Print out the data below with every line intact.

| MATERIAL PROVIDED |
▶

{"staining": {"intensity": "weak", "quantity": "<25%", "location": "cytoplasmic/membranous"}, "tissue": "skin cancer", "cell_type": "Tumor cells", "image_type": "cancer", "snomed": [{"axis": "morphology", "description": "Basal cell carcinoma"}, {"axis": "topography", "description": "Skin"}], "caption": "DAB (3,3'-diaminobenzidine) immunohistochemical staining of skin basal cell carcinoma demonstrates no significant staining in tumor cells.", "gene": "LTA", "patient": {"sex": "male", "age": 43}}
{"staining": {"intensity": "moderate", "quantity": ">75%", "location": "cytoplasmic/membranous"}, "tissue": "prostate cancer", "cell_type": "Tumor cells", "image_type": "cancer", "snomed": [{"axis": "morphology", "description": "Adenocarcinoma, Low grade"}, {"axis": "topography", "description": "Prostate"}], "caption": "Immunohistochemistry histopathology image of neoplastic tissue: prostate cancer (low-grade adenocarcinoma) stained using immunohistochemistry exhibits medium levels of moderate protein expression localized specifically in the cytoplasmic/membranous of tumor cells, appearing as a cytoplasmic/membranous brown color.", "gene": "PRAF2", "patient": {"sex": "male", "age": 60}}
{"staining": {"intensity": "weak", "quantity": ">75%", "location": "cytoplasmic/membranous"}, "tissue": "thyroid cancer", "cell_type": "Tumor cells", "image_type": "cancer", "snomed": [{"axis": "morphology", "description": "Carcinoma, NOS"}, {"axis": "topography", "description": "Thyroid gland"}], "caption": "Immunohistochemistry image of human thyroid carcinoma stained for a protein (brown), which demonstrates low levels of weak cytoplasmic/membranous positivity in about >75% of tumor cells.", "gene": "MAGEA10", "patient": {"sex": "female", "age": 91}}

◀

| ANSWER FOR THE TASK |
{"staining": {"intensity": "weak", "quantity": "<25%", "location": "cytoplasmic/membranous"}, "tissue": "skin cancer", "cell_type": "Tumor cells", "image_type": "cancer", "snomed": [{"axis": "morphology", "description": "Basal cell carcinoma"}, {"axis": "topography", "description": "Skin"}], "caption": "DAB (3,3'-diaminobenzidine) immunohistochemical staining of skin basal cell carcinoma demonstrates no significant staining in tumor cells.", "gene": "LTA", "patient": {"sex": "male", "age": 43}}
{"staining": {"intensity": "moderate", "quantity": ">75%", "location": "cytoplasmic/membranous"}, "tissue": "prostate cancer", "cell_type": "Tumor cells", "image_type": "cancer", "snomed": [{"axis": "morphology", "description": "Adenocarcinoma, Low grade"}, {"axis": "topography", "description": "Prostate"}], "caption": "Immunohistochemistry histopathology image of neoplastic tissue: prostate cancer (low-grade adenocarcinoma) stained using immunohistochemistry exhibits medium levels of moderate protein expression localized specifically in the cytoplasmic/membranous of tumor cells, appearing as a cytoplasmic/membranous brown color.", "gene": "PRAF2", "patient": {"sex": "male", "age": 60}}
{"staining": {"intensity": "weak", "quantity": ">75%", "location": "cytoplasmic/membranous"}, "tissue": "thyroid cancer", "cell_type": "Tumor cells", "image_type": "cancer", "snomed": [{"axis": "morphology", "description": "Carcinoma, NOS"}, {"axis": "topography", "description": "Thyroid gland"}], "caption": "Immunohistochemistry image of human thyroid carcinoma stained for a protein (brown), which demonstrates low levels of weak cytoplasmic/membranous positivity in about >75% of tumor cells.", "gene": "MAGEA10", "patient": {"sex": "female", "age": 91}}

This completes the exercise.